— Document extract —
Hall even made a book about the college’s purchase of
that book titled Anxiety (to Martin Antonetti).
“It was clear to me at the time that with these books
Martha had embarked upon a project of systematic catharsis,”
recalls Antonetti. “She was attempting to make sense
of all that was happening to her, to document her collision
with the health care profession and at the same time to exorcize
some horrible demons.”
Other books address aspects
of her life with breast cancer, such as one titled Prescriptions;
a piercing work called Voices: Five Doctors Speak;
and a particularly moving card catalogue compilation of remembrances
of similarly afflicted acquaintances called Ghost Friends.
Voices:
Five Doctors Speak, by Martha A. Hall, August 1998 |
In fall 2003, Antonetti curated
an exhibition of Hall’s books in the Mortimer Rare Book
Room, which later traveled to Bowdoin and Wellesley colleges
and Yale University.
“No one—not even Martha and her family—had
seen all her work together before,” says Antonetti.
“It was overwhelming. The whole series had a powerful
and potentially transformative logic. It was clear to me that
we would have to document this and share her insights with
a much wider readership.”
A catalogue of that exhibition, Holding In, Holding On:
Artist’s Books by Martha A. Hall, displays pictures
and the content of Hall’s art books, with a foreword
by Letha E. Mills, one of Hall’s physicians, and a statement
by Hall.
The catalogue was recently selected as a winner of the 2005
Katharine Kyes Leab & Daniel J. Leab American Book
Prices Current Exhibition Award, given for outstanding
exhibition catalogues and brochures by the Association of
College and Research Libraries, a division of the American
Library Association (ALA).

— Records —
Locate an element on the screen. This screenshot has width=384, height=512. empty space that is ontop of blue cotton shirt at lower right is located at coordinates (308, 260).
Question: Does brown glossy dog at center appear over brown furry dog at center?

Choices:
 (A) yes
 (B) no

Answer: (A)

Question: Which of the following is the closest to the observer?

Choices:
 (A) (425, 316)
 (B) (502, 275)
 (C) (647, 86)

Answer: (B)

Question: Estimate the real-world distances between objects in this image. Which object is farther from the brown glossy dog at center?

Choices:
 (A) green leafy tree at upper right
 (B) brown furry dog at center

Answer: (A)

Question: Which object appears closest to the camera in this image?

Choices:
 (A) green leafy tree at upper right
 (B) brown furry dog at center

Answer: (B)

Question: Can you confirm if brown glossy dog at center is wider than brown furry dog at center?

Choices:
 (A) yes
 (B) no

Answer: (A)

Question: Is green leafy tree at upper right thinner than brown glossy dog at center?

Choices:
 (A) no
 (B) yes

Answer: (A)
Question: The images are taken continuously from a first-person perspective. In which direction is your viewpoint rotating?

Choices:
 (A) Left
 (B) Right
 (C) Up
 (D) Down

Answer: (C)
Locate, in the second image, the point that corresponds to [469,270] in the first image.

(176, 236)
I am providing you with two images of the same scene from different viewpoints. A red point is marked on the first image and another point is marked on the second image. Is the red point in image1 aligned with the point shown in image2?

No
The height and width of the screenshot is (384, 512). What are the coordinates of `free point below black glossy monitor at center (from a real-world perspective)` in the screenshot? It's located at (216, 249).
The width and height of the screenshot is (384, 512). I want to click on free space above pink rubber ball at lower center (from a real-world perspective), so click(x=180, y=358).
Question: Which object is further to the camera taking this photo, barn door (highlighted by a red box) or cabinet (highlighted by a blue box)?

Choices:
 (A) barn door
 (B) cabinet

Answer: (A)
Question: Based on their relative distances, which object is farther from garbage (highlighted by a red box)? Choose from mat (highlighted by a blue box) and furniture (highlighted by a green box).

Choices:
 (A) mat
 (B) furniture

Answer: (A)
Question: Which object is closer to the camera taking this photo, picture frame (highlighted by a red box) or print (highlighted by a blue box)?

— Apply what you read —
1/ Reproduce the stretch from "Hall even made" through "called Ghost Friends." in the passage on Martha A. Hall's books.
2/ Answer these questions from the passage on Martha A. Hall's books.
(a) When did Antonetti curate the exhibition of Hall's books in the Mortimer Rare Book Room?
(b) Who wrote the foreword to the exhibition catalogue?
(c) Which division of the American Library Association gives the award the catalogue won?
Work from the text alone, not the data.

— Answers to the exercise —
1/
Hall even made a book about the college’s purchase of
that book titled Anxiety (to Martin Antonetti).
“It was clear to me at the time that with these books
Martha had embarked upon a project of systematic catharsis,”
recalls Antonetti. “She was attempting to make sense
of all that was happening to her, to document her collision
with the health care profession and at the same time to exorcize
some horrible demons.”
Other books address aspects
of her life with breast cancer, such as one titled Prescriptions;
a piercing work called Voices: Five Doctors Speak;
and a particularly moving card catalogue compilation of remembrances
of similarly afflicted acquaintances called Ghost Friends.

2/
(a) In fall 2003.
(b) Letha E. Mills, one of Hall's physicians.
(c) The Association of College and Research Libraries.